Müslümanları büyük sıkıntıdan kurtarmıştı
10/08/2024 Cumartesi Köşe yazarı V.T
Süfyân bin Abdullah hazretleri, Müslümanlara zulmeden Yahudi’yi öldürdü.
Künyesi Ebû Muhammed olan Süfyân bin Abdullah Yemenî
hazretleri evliyanın büyüklerindendir. On üçüncü asırda yaşamıştır. Menkıbeleri
şöyle anlatılmıştır: Bir defasında Aden şehrine gitmişti. Oranın sultanı,
memurlarından bir Yahudi’ye geniş salahiyet vermişti. Öyle ki Müslümanlar âdeta
bu Yahudi’nin esiri durumuna düşmüştü. Süfyân bin Abdullah hazretleri, bir
fakir kıyafetinde şehre girdi. O Yahudi bir kürsü üzerine oturmuş, Müslüman
halkı etrafına toplamıştı. Yahudi’ye yaklaşıp Kelime-i şehâdeti söyleyip iman
etmesini istedi. Bu sözlerini duyan Yahudi, gurur ve kibir içinde bağırıp
çağırmaya başladı. Askerleri toplayıp Süfyân bin Abdullah hazretlerinin üzerine
gönderdi. Ancak ona hiçbir şey yapamadılar. Tekrar şehadet getirmesini söyledi.
Fakat yine Müslüman olmadı. Üçüncü defasında da Kelime-i şehâdeti söylemesini
istedi. Direnince, sol eline bir çakı bıçağı alıp Yahudi’nin boynunu kesti. Bu
haber sultana ulaşınca inanamadı.
İşin doğru olduğunu anlayınca,
“Katili yakalayıp bana getirin” diye emir verdi. Askerler yakalamak için yanına
gittiler. Fakat bir türlü yaklaşamadılar. Manen korunuyordu. Müslümanları büyük
bir sıkıntıdan kurtarmıştı. Yakalamaya güç yetiremeyince şehri terk etmesini
istediler. Ancak o bazı dostları ile istişare ederek hapsedilmeye razı oldu.

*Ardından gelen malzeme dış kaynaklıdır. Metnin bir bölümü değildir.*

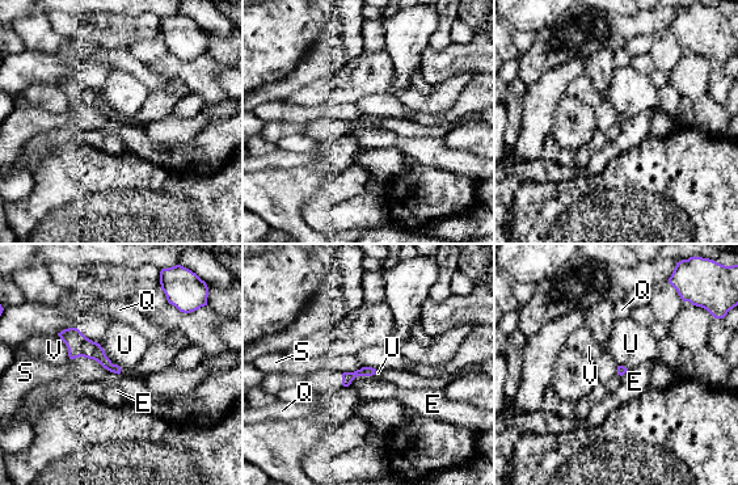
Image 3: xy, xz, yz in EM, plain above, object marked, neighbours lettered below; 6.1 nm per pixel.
act=pass each=E:other,Q:other,S:other,U:other,V:other border=3:(98, 344), (105, 350) found='none of them fits'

Hapiste ellerini ve ayaklarını bağlamışlardı. Cuma günü gelince namaza gitmek
istedi. Bağladıkları kelepçeler kerametiyle çözüldü. Hapishaneden çıkıp camiye
gitti. Camide sultanın yanına kadar gidip oturdu. Namazdan sonra camiden çıkıp
hapishaneye döndü. Bir müddet daha hapishanede kaldı. Sultan onun büyük bir
veli olduğunu iyice anlayıp serbest bıraktı.
Taiz şehrinde de buna benzer bir hadise olmuştu.
Şöyle ki orada da bir Yahudi’ye bazı işleri yapmasını söyledi. “Eğer yapmazsan
elimdeki kalemi keserim!” dedi. Yahudi kesersen kes benimle ne alakası var
deyince, elindeki kalemi kesti, o sırada Yahudi’nin de başı kopup yere düştü.
Bir talebesi yabancı bir kadına yaklaşmak
istediğinde gözüküp bir tokat vurdu. Talebenin gözleri görmez oldu. Gelip
ağlayarak yalvardı. “Tövbe eder misin” deyince, “Evet ederim” dedi. Bunun
üzerine “Gözlerin açılır ama sonunda kör olarak ölürsün” dedi. Bu talebesi
ölümünden birkaç gün önce kör oldu ve o hâl üzere vefat etti.